When All Your Upper Or Lower Teeth Need Urgent Treatment
Although you're undoubtedly aware that your dental health has declined, it might be a surprise to be told that you need full arch rehabilitation. Your arches are simply the oral ridges (bone covered with gingival tissue) that hold your teeth. Full arch rehabilitation in dentistry is when an entire upper or lower dental arch features missing or deteriorated teeth to the point that the arch is, for all intents and purposes, nonfunctional.
The dental arch in question must be rehabilitated back to its former full range of capabilities. This can be achieved using a variety of different treatments, but replacing all teeth with a denture supported by dental implants is an increasingly common choice.
You might already be wondering why the teeth still anchored in your dental arch can't just be repaired. Depending on the nature of their decay, restoration might not be a straightforward solution. Even when it might be possible to rebuild a tooth using dental acrylic and then reinforce the tooth with a dental crown, this can be costly and time-consuming when multiple teeth need this type of treatment.
There's also the matter of your missing teeth, which could be replaced with a dental bridge supported by natural teeth, or more ideally with dental implants. Single-tooth implants are different from implant-supported dentures.

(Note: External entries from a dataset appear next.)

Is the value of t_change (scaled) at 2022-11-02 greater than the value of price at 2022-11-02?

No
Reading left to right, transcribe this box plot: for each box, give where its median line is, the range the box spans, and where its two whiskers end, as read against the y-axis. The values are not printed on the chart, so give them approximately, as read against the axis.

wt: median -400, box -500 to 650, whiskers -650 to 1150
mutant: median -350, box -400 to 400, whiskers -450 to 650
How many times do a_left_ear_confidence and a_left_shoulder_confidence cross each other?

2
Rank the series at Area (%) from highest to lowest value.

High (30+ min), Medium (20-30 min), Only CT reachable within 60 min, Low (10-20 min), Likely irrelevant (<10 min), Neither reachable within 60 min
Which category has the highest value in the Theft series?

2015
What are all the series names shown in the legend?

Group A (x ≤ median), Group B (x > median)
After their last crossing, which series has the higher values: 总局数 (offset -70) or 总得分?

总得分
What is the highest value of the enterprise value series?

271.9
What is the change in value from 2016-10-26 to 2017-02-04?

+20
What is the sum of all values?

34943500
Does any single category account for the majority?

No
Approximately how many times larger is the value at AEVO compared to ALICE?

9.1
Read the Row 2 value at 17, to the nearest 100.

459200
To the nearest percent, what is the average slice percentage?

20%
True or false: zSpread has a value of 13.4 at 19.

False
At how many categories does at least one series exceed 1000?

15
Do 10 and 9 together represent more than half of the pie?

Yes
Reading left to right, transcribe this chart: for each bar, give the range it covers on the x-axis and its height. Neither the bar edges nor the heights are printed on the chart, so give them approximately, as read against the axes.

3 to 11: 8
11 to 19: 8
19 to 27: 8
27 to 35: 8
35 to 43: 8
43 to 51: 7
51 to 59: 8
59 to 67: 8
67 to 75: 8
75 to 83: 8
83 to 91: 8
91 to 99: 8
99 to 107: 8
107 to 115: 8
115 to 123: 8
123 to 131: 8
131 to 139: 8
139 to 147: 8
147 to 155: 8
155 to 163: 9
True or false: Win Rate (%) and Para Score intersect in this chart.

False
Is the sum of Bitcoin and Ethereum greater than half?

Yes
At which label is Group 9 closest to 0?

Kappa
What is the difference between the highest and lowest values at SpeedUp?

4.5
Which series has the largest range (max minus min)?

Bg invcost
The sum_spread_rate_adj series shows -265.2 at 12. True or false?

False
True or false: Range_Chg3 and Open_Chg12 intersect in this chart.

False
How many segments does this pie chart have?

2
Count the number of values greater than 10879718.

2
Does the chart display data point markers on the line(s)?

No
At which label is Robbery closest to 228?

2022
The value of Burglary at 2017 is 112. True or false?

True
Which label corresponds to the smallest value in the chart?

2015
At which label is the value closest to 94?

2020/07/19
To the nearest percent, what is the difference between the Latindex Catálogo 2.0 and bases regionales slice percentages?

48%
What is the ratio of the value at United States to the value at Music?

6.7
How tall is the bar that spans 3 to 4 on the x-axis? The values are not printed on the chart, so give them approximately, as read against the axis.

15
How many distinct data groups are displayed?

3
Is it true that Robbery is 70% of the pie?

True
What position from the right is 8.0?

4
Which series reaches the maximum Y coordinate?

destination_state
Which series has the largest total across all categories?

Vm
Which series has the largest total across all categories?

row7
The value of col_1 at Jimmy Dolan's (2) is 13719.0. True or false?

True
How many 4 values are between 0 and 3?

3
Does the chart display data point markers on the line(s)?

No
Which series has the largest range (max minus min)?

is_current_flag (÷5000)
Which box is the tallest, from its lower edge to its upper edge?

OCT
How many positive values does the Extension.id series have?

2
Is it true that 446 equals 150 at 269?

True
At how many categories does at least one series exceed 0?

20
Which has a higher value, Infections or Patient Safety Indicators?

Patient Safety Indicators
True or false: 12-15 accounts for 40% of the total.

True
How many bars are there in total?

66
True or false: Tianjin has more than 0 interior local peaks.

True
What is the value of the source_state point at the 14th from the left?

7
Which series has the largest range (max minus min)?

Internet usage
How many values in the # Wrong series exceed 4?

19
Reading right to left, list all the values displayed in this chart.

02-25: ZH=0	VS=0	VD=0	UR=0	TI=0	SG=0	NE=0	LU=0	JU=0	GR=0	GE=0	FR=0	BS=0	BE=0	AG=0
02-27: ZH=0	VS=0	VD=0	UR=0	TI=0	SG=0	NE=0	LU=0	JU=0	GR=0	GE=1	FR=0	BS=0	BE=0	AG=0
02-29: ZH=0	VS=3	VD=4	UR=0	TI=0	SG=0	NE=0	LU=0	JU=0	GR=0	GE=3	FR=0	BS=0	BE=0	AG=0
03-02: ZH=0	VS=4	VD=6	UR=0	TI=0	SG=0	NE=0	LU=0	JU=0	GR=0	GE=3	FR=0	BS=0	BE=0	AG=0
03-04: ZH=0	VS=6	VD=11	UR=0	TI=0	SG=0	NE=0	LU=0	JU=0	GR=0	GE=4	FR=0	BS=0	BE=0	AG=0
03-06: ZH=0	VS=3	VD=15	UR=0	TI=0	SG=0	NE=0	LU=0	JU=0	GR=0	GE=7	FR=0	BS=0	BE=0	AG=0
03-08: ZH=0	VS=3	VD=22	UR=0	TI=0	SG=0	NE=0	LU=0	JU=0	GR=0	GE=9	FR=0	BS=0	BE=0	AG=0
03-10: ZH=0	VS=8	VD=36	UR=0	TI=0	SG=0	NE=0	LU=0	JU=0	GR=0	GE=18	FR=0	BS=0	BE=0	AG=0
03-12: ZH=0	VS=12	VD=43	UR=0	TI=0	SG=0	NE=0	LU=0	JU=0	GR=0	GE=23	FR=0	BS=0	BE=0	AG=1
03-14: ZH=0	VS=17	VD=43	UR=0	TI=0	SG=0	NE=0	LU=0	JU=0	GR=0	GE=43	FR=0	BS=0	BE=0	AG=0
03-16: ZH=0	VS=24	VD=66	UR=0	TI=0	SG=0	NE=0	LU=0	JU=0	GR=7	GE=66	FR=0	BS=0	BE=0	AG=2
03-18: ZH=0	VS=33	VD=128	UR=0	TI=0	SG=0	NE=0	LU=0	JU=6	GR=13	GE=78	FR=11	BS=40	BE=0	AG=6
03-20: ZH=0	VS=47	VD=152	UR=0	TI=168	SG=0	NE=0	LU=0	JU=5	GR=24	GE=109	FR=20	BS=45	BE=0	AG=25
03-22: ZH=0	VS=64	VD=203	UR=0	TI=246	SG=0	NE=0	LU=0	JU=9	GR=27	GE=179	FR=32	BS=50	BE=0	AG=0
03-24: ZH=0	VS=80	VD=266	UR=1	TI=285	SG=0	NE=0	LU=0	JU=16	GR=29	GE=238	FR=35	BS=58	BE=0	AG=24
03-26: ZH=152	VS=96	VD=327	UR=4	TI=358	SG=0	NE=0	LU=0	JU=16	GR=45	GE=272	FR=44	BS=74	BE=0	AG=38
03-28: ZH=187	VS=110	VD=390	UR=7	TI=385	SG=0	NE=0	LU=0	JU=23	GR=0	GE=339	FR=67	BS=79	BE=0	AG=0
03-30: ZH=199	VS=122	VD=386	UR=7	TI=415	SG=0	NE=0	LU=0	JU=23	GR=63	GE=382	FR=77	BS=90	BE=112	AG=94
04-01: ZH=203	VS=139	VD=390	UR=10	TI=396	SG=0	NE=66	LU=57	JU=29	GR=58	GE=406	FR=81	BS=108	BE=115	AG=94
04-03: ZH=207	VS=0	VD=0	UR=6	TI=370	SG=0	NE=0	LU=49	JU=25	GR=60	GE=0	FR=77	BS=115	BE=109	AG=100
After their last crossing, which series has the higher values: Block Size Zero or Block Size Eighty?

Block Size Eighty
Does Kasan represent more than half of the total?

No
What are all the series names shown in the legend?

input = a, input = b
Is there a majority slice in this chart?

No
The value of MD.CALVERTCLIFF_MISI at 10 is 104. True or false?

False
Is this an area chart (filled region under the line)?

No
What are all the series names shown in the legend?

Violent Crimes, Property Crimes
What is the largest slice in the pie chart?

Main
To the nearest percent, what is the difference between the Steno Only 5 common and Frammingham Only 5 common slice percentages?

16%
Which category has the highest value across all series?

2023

Replacing multiple missing teeth with individual implants can be too demanding a process.
Replacing an Entire Dental Arch
From a dentist's point of view, it's often in the patient's best interests to extract deteriorated teeth and then use an implant-supported denture to replace the entire arch of teeth. This is a point of view that you're likely to share. Individual treatments performed bit-by-bit over the course of several months (if not longer) are going to be a fairly intensive process, as well as an expensive one. With implant-supported dentures, the entire dental arch is restored in a single process. What does this process involve?
In many cases, only four dental implants are needed to secure the denture, which can be attached very shortly after surgery. Because these are not single-tooth implants (an individual implant for an individual prosthetic tooth), your dentist has some flexibility with the exact location and angle of the implant, allowing them to be placed where your jawbone has the most density, which aids the healing process and results in the most secure dental prosthesis. Once attached, the denture is permanent, and you simply brush it while it remains in your mouth.
An implant-supported denture is often the most straightforward and least intensive solution when full arch rehabilitation has become unavoidable.